As part of the LOCATA Challenge, an extensive data corpus will be released, targeted at sound source localization and tracking in general and at the above 5 tasks in particular. The corpus will be open access, distributed under the Open Data Commons license. The corpus aims at providing a wide range of scenarios encountered in acoustic signal processing with an emphasis on dynamic scenarios. All recordings contained in the corpus were made in a realistic, reverberant acoustic environment. Ground truth positions, trajectories, and orientations of sources and sensors were obtained by means of an optical tracking system that uses 10 infrared cameras to localize and track moving objects. Ground truth positional data will be made available to the participants. Ground truth positions of the sources will be used for evaluation of the challenge results, and released as part of the data corpus after completion of the challenge. Due to the installation of the OptiTrack system, recordings are limited to a single room. To ensure different acoustic conditions between recordings, source-sensor distances and angles were changed, thereby enforcing varying Direct-to-Reverberant Ratios (DRRs) between the recordings.
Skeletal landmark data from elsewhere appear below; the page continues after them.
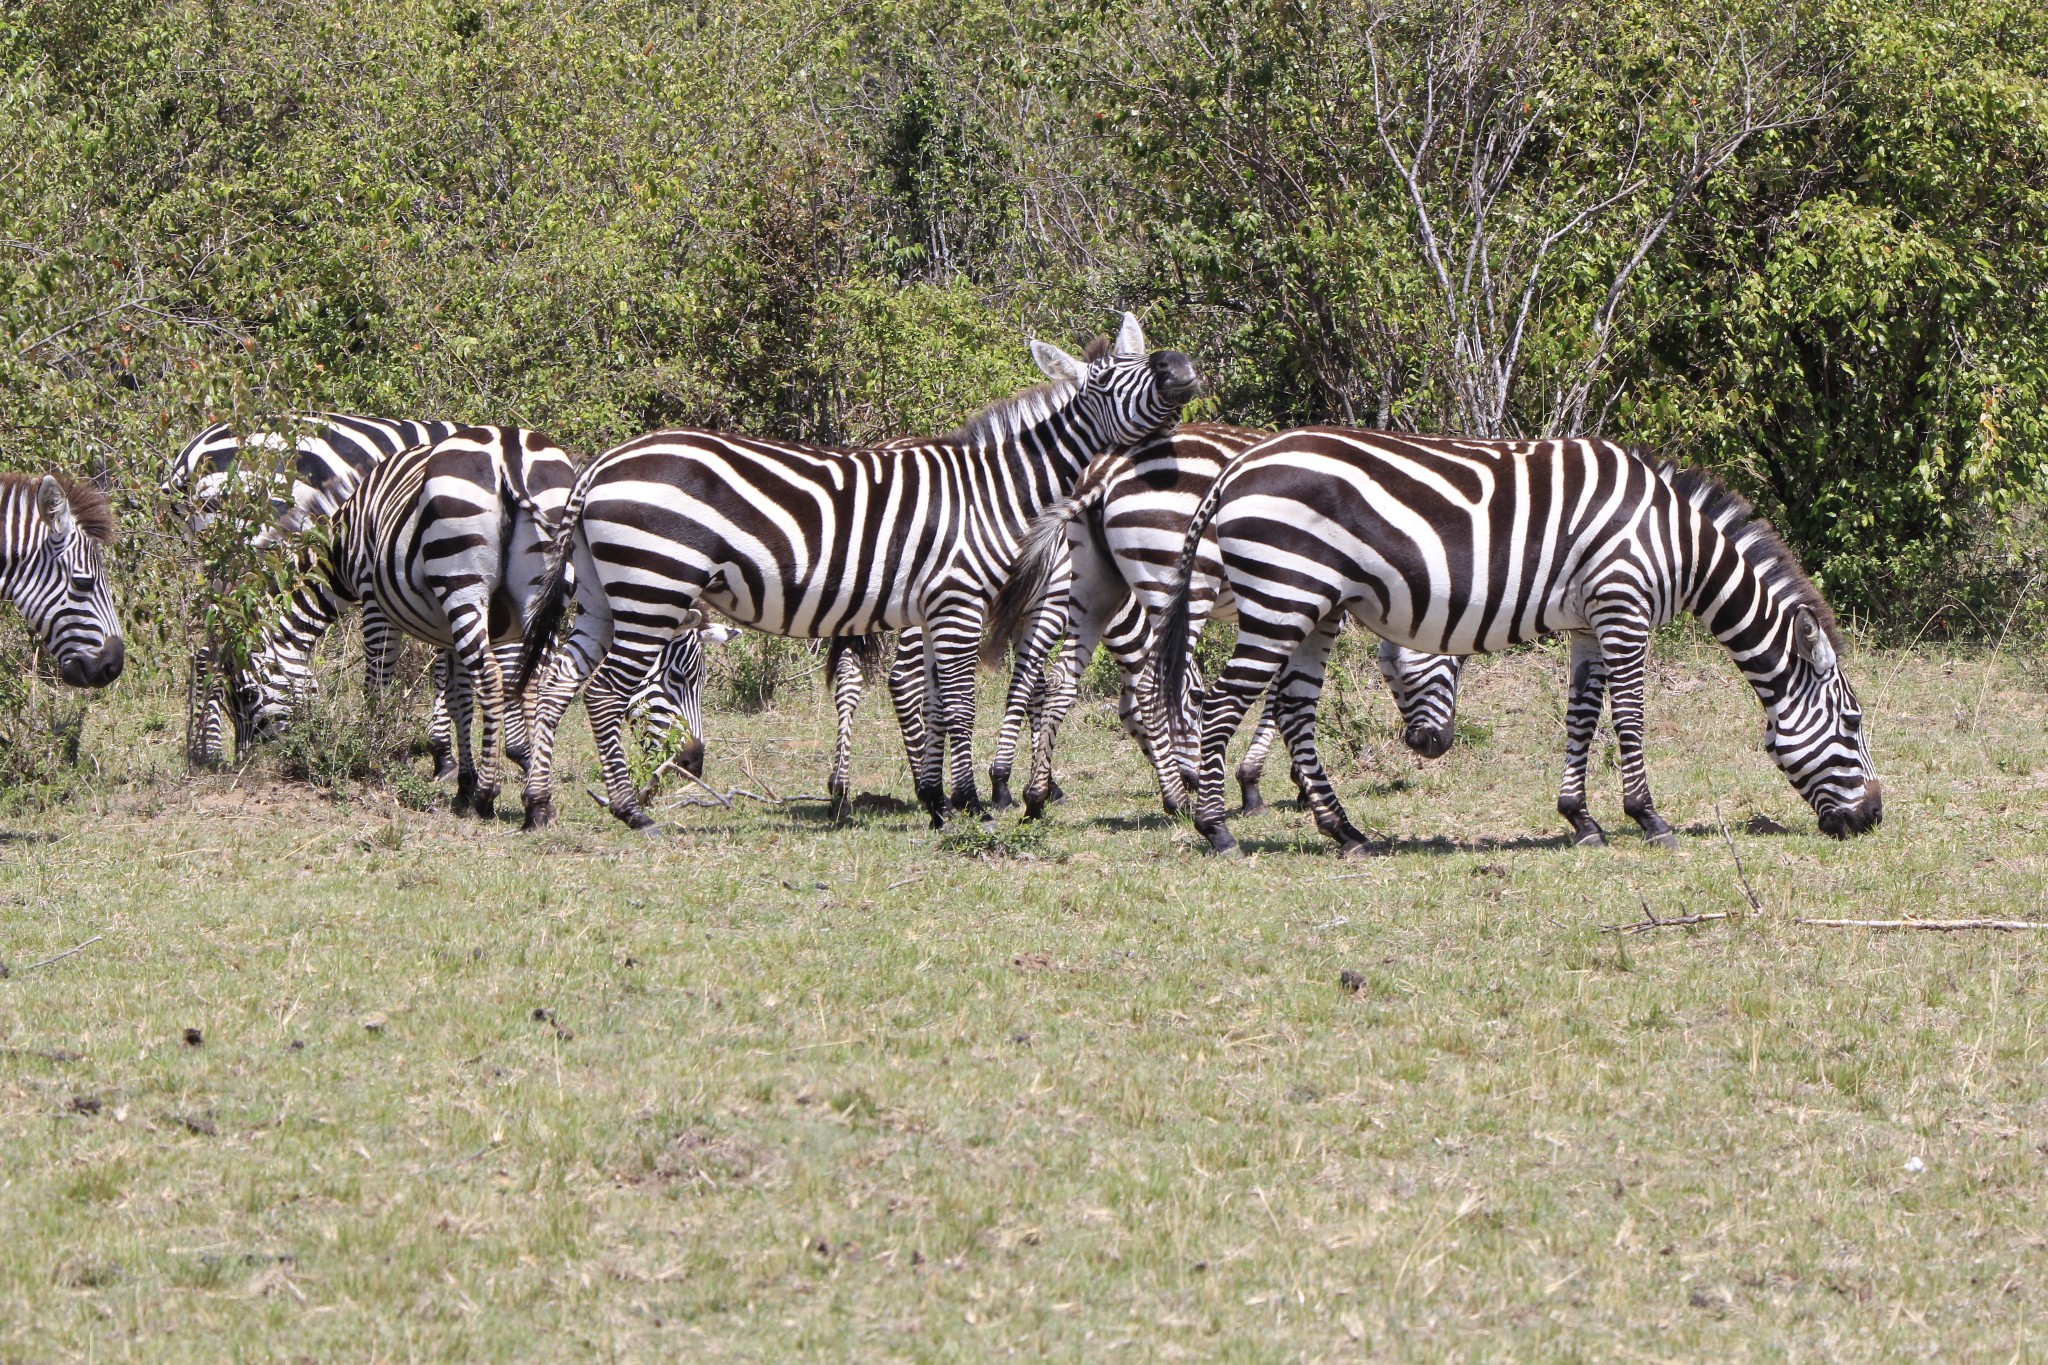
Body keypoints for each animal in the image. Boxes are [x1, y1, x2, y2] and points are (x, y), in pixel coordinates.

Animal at [232, 423, 577, 810]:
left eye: (247, 695)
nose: (245, 767)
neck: (341, 543)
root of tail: (509, 450)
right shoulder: (448, 627)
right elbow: (457, 696)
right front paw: (462, 778)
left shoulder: (374, 603)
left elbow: (377, 686)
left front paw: (372, 751)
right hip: (537, 592)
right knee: (536, 681)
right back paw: (537, 797)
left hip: (462, 580)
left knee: (491, 677)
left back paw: (487, 796)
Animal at [509, 315, 1196, 834]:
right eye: (1105, 380)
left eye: (1141, 359)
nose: (1180, 367)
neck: (994, 491)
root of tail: (601, 464)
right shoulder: (960, 600)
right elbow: (960, 704)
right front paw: (974, 804)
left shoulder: (931, 609)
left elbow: (934, 703)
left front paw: (939, 803)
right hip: (653, 586)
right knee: (603, 691)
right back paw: (630, 813)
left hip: (604, 591)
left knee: (557, 682)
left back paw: (539, 806)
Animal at [978, 421, 1474, 818]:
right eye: (1453, 667)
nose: (1437, 745)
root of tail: (1106, 469)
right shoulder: (1304, 602)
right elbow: (1280, 692)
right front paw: (1264, 783)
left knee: (1050, 679)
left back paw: (1030, 791)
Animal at [1163, 429, 1875, 855]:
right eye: (1853, 723)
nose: (1873, 819)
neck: (1678, 544)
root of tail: (1236, 468)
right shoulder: (1624, 604)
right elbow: (1631, 717)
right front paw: (1649, 819)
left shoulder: (1589, 621)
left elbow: (1583, 718)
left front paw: (1580, 818)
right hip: (1282, 595)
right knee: (1221, 703)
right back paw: (1216, 828)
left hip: (1315, 607)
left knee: (1294, 710)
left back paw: (1346, 832)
Tasks 1 and 2, involving static loudspeakers, are based on the CSTR VCTK1 database. The VCTK database provides over 400 newspaper sentences spoken by 109 native English talkers, recorded in a semi-anechoic environment at 96 kHz and down-sampled to 48 kHz. The database is distributed under the Open Data Commons license, therefore permitting open access for participants. As a result, the Challenge corpus will also be distributed under the Open Data Commons license to facilitate open access. Tasks 3 to 6 will use speech recordings of live talkers reading randomly selected VCTK sentences. The talkers are equipped with DPA microphones near their mouths to record the close-talking speech signals. Participants will be provided with the close-talking speech signals only for the development phase. The corresponding signals for the evaluation dataset will be released as part of the corpus once the challenge is completed. These recordings are representative of the practical challenges, including natural speech inactivity during sentences, sporadic utterances as well as dialogues between talkers.
Acoustic Sensor Configurations
The following microphone arrays were used for the recordings:
- Planar microphone array with 15 microphones includes different linear uniform sub-arrays
- 32-channel spherical Eigenmike of the manfacturer mh-acoustics
- 12-channel pseudo-spherical microphone array integrated in the prototype head of the humanoid robot NAO
- Binaural recordings from a pair of hearing aid dummies (Siemens Signia) mounted on a dummy head (HeadAcoustic).
These recordings are representative of the practical challenges, including variation in orientation, position, and speed of the microphone arrays as well as the talkers. Measurements of head-related transfer functions (HRTFs) or information about the room acoustics (T60, DRR etc) are not provided to the participants of the challenge to stimulate the development of algorithms that require a minimum of a priori information.